I woke up at 7:30 to do step-daughter's hair for her school pictures. She wanted braids, but her hair was too short. She said her mom would put braids in her hair. I offered pig tails. She accepted. But half way through she said I wasn't doing it right. I handed her the brush and pony tail holders and told her to do it herself. Not yelling. I just couldn't take it. SR took them to school.

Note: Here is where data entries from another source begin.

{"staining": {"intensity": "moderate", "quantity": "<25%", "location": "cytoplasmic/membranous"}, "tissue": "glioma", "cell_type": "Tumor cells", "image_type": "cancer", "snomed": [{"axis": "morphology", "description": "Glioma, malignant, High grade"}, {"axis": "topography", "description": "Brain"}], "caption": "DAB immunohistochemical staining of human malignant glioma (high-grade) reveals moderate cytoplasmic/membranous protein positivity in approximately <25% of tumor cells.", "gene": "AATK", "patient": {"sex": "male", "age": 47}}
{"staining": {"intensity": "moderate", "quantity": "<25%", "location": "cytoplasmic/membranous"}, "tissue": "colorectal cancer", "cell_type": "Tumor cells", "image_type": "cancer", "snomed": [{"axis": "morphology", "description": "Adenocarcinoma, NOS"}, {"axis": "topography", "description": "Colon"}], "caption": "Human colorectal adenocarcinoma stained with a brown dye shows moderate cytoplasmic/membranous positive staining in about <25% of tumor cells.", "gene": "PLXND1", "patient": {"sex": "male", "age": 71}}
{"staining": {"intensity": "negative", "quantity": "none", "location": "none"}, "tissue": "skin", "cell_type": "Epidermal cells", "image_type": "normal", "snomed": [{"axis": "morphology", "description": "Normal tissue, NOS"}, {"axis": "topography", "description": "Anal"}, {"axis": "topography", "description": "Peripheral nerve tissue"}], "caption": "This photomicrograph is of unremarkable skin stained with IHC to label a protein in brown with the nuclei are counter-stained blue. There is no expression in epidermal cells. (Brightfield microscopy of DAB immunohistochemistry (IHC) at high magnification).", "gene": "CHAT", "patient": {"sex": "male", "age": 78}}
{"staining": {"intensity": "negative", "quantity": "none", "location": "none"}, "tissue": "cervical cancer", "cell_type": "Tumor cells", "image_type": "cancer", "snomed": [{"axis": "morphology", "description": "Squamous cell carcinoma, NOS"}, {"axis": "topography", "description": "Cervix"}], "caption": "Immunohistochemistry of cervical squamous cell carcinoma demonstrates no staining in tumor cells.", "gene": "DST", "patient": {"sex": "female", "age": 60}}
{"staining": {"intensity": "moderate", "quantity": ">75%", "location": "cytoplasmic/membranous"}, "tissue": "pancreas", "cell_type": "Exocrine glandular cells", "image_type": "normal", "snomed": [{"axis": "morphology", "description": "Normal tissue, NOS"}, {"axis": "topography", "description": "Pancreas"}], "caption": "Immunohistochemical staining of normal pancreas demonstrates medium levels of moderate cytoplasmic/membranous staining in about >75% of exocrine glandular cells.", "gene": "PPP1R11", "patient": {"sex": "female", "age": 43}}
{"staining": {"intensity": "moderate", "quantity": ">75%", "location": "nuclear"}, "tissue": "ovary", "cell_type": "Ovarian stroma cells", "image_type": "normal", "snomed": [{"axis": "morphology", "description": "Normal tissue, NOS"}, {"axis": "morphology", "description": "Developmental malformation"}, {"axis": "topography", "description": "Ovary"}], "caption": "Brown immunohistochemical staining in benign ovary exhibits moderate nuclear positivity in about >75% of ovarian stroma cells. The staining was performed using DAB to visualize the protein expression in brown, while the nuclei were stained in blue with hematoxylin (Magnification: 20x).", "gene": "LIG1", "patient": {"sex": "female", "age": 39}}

I walked back into the bedroom and somehow fell right asleep despite the babbling Lorax and my guilty conscience.

7 comments:

Anonymous said...

Hi Sealegs,
Sorry about my deleted post; still trying to figure this out ... duh. I wanted to chime in to perhaps offer you some comfort. Even when you labored 24+ hours to push out your beautiful baby girl, they still sometimes tell you "you're not doing it right!" I've learned to deal with occasional sassiness, usually with a firm but gentle, "You may not speak to me like that." And, sometimes, you do have to give them the brush and say, "That's fine. You are free to do your own hair."
Your stepdaughter is likely feeling a lot of anxiety over the move and all the changes over the past year and a half. Kids process things differently. Continue to be patient and loving as you have been and everything will be fine.

Nikka said...

Ok to be honest, I followed the link from Boobs Injuries and Dr. Pepper so i'm a random girl that randomly reads a random blog that you happen to randomly read and...yea. XD *fails at networking*

Hey, i just started reading your blog, and i wanted to say kudos for being a cool stepmom.

Abbie said...

SLG,

I'm sorry. That post made me so sad. I agree with roselanwa about even our own children being sassy at times but I think it's much harder to deal with when the kids aren't the ones you pushed out. It almost seems to hurt more because you just want them to love you. You're strong. We're thinking about you and praying for the best.

Pamela Ann said...

From one SM to another. Just hug them as muh as you can, try not give advice not unless they ask and tell them you love them. Try not to offer to much of yourself, they have someone they consider their M without the S. You have so much to give your very own newborn. Nuture your child time is short, your SC will always remember the hugs and the love if you dont give the advice. They will like to hold on to something negative. Keep in mind life dont stay the same, time with them will go faster than a 5k.

Olga said...

I would offer that it is the separation coming, and that's why, like you're taking daddy away all by yourself. Kids do that.
What reminds me that I just bought a ticket to meet my future step-son i a month, and scared out of my mind. I never thought I'd be afraid to meet a kid, I am, after all, a pediatrician by heart, not only by training. What if he hates me? He just learned I exist, and not even in full details...and I won't be there fully to try and make a connection till, well, for a while.
Anyhow, hang in there. Kids are so rude and selfish at times. My older, who always responded to my emails (since he left) and never to his dad, last week switched preferences. What happened there?

green light said...

As someone who grew up in a "modern" family where not all parents were natural parents, be kind to yourself. You're doing everything you can. Lots of the issues your stepkids have are not actually with you, you're just a convenient vehicle for them to express their own fear about change. Deep breath -- you're the grownup -- let it wash over you. Being hurtful to you is a way for your stepD to exercise power within circumstances over which she has no control, and within which she probably has very complicated emotions. In 15 years, you'll all laugh together over this era. Doesn't make it easier now, but be strong.

Michelle said...

It's funny, because I gave birth to my daughter and she sometimes talks that way to me!!! And she's not quite five yet! (Man, I'm in for it with her.) Of course it's not acceptable, but it's not just step-kids who get mouthy.

Hang in there! You are doing a great job!